それでもにわかには信じられず、払うつもりもなかったくせに「えっ?いいんですか?」と言うと、

「ええ、だってお客さんノセるの上手いんですもん。

あんなに気持ちいいって言われたら、マッサージ師冥利に尽きるっていうか、嬉しくなっちゃうんですよね。

今日はお客さんも来ないし、いいですよ」と言ってくれました。



◆  ◆  ◆  ◆



私はこのときほど父に感謝したことはありませんでした。

なぜって、父こそノセるほどマッサージを続けてくれる人だったからです。

そのため、私は子どもの頃から父にマッサージしてもらったら、

気持ちよかろうが痛かろうがとにかく「褒める」ことが習慣になっていたので、

今回のように本当に気持ちよかった場合、心から「気持ちいい」と言っていたことは間違いありませんでした。

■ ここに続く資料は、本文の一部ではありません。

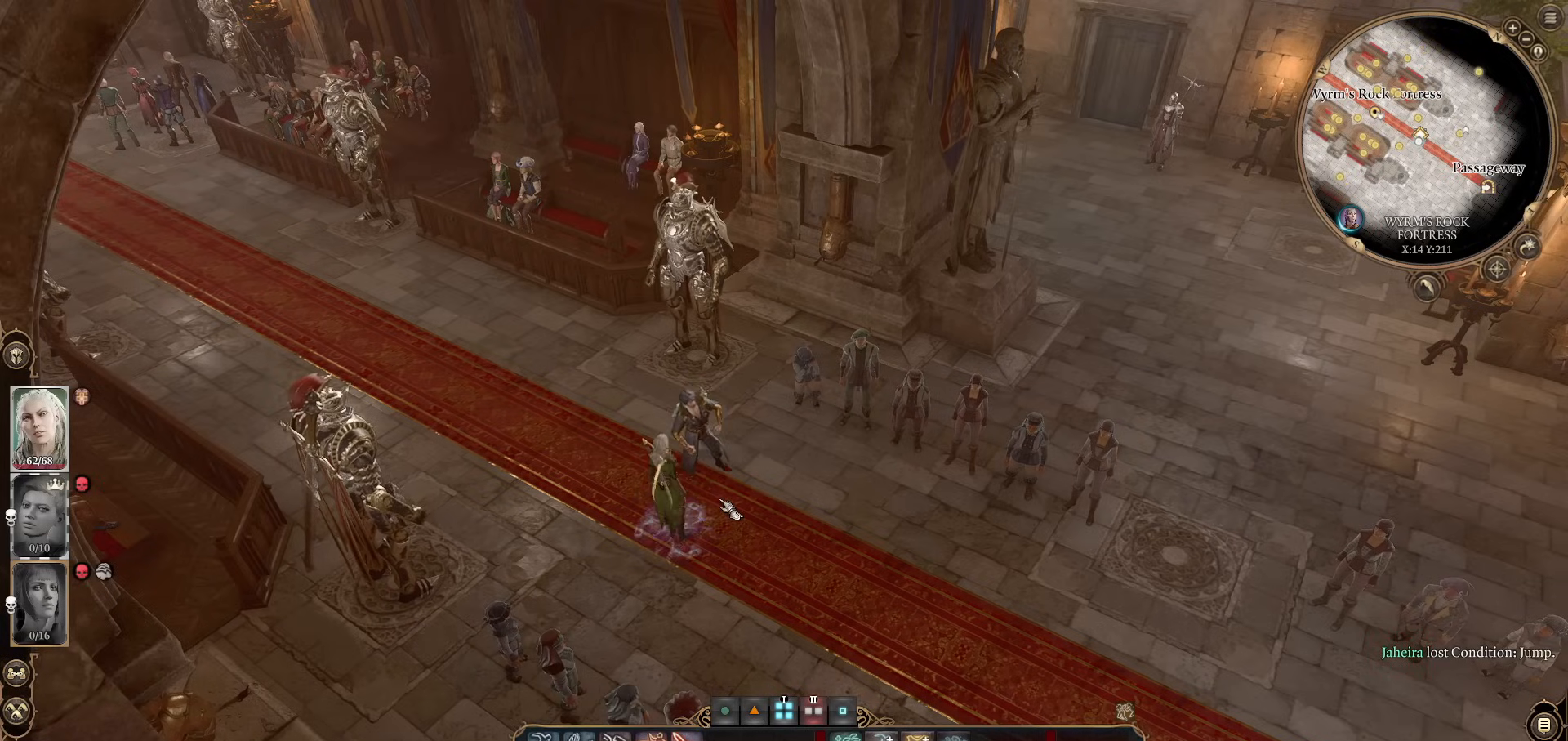
{"keys": [], "mouse": [], "events": []}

その後はまた「ハァハァ」が復活し、最後に「首」をしてもらってマッサージは終了しました。

体は生まれ変わったように軽くなり、服を着替えて外に出ると受付で先生が待っていました。

料金は初めに言った通り「20分」分の2000円でした。

まさに快感とスリルを一度に味わう「火曜サスペンス(略して「火サス)」のような2時間ドラマの後だっただけに、

先生とはもう他人ではないような空気さえ漂っていましたが、

「また来てくださいね」「はい、また来ます」といって別れたものの、それから2度と行くことはありませんでした。

ドラマはやっぱり1度きりでなくてはならないのです。